Dataset records -
◇ ◇ ◇ ◇

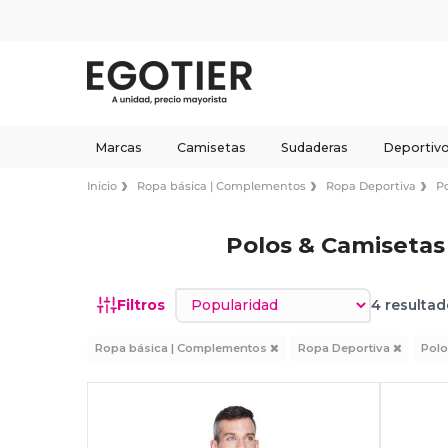
Marcas
Camisetas
Sudaderas
Deportiv
Inicio
Ropa básica | Complementos
Ropa Deportiva
P
Polos & Camisetas
Ordenar por
Filtros
4 resultad
Ropa básica | Complementos
Ropa Deportiva
Polo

◇ ◇ ◇ ◇

AIM OF THE TASK - Once the pictures are set aside, repeat each entry exactly as it stands.

ANSWER BOX -
Marcas
Camisetas
Sudaderas
Deportiv
Inicio
Ropa básica | Complementos
Ropa Deportiva
P
Polos & Camisetas
Ordenar por
Filtros
4 resultad
Ropa básica | Complementos
Ropa Deportiva
Polo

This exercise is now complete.